├── README.md
├── LICENSE.md
├── INSTALL.md
├── requirements.txt
├── src
│ ├── Quper.sh
│ ├── compliance of disclosure
│ │ ├── compliance_of_disclosure.py
│ │ ├── predict_content.py
│ │ ├── find_subtitle.py
│ │ ├── bys_classifier.pkl
│ │ ├── bys_tf.pkl
│ │ ├── pp_example
│ ├── timeliness
│ │ ├── timeline.py
│ ├── availability
├── ├── <!-- External Link -->
│ │ ├── get_external_link.py
├── ├── <!-- Language Type -->
│ ├── get_language_type.py
│ ├── readability
│ │ ├── readability.py
│ │ ├── doubleNeg_obscure_qualifiers.py
│ │ ├── main_idea-location.py
│ │ ├── pp_example
├── dataset
│ ├── title.csv
│ ├── language_data_set.xlsx
Note: This tree includes only main files.
conda create env -n Quper
conda activate Quper
pip install -r requirements.txt
cd src/
bash Quper.sh
Run this file obtain the full output of Quper.

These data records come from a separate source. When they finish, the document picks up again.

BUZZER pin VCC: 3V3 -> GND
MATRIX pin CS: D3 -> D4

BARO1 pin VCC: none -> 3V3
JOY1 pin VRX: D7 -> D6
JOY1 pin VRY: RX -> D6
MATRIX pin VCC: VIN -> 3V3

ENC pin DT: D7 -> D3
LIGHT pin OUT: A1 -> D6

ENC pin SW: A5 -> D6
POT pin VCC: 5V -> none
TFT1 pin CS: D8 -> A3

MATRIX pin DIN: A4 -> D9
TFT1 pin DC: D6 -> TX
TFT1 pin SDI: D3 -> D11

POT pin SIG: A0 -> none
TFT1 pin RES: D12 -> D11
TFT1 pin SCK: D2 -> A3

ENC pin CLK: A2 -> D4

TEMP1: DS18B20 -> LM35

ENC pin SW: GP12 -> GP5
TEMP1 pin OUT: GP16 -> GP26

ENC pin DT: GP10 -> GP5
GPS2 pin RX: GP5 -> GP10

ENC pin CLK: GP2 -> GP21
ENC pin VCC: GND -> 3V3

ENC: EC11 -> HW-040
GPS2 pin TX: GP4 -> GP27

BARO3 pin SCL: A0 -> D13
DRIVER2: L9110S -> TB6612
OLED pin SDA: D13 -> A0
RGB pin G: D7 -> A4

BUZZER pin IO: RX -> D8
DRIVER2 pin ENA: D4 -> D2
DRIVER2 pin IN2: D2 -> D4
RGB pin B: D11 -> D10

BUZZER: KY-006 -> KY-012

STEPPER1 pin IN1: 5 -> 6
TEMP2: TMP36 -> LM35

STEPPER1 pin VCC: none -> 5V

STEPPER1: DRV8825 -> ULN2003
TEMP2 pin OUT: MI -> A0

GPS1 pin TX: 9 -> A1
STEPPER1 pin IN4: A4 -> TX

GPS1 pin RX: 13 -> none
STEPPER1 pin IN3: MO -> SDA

compliance of disclosure.py
: Run this file to obtain the full outputs on the console. The console will receive a list consisting of a series of 0s and 1s, where 1 represents the corresponding component being present in the privacy policy, and 0 indicates that the privacy policy does not include the corresponding component. Filter out privacy policies with unsupported formats and without subheadings. By default, the privacy policy results generated based on the pp_example
folder will be printed.
Component order is : COLLECT, COOKIE, SHARE, SECURITY, RIGHT, CHILDREN, REGION, UPDATE, HOW_USE, PROVIDER, RETENTION, DATA_USE.
predict_content.py
: Use trained Bayesian classifier(bys_classifier.pkl) as well as a feature vector transformer (bys_tf.pkl) to predict the presence of subtitles in the privacy policy. Please refer to predict_content.md
for details on how to use it.
find_subtitle.py
: Detect subtitle tags in the privacy policy document. Please refer to find_subtitle.md
for details on how to use it.
bys_classifier.pkl
: Title Bayesian classifier trained from dataset/title.csv.
bys_tf.pkl
: Title Bayesian feature vector transformer trained from dataset/title.csv.
pp_example
: Some examples of privacy policy documents.
timeline.py
: Automated test script to get privacy policy web page updates by visiting the waybackmachine website. The results encompass the initial release date, last update date, and the number of updates for privacy policies. The detailed results are provided in the console.
get_external_link.py
: Find all the external links in the html page and check their status codes. Please refer to get_external_link.md
for details on how to use it.
get_language_type.py
: Automated test script tp get all supported languages in a privacy policy web page. Please refer to get_language_type.md
for details on how to use it.
pp_example
: Some examples of privacy policy documents.
readability.py
:Calculate the ARI, FRES, LIX, Average Syllables per Word, Average Words per Sentence, Average Letters per Word, Sentence Count, Word Count, Reading Time (minutes), Speaking Time (minutes) of a text.
doubleNeg_obscure_qualifiers.py
: Find all sentences in the text that are double negatives and those that contain obscure qualifiers.
main_idea_location.py
: Determine the location of the central idea of the sentence. Please refer to main_idea_location.md
for details on how to use it.
pp_example
: Some examples of privacy policy documents.
title.csv
---> used by bys_classifier.pkl
and bys_tf.pkl
for Title Bayesian classifier and Title Bayesian feature vector transformer training.
language_data_set.xlsx
---> used by get_language_type.py
for compare with the supported language versions of the acquired skill privacy policy.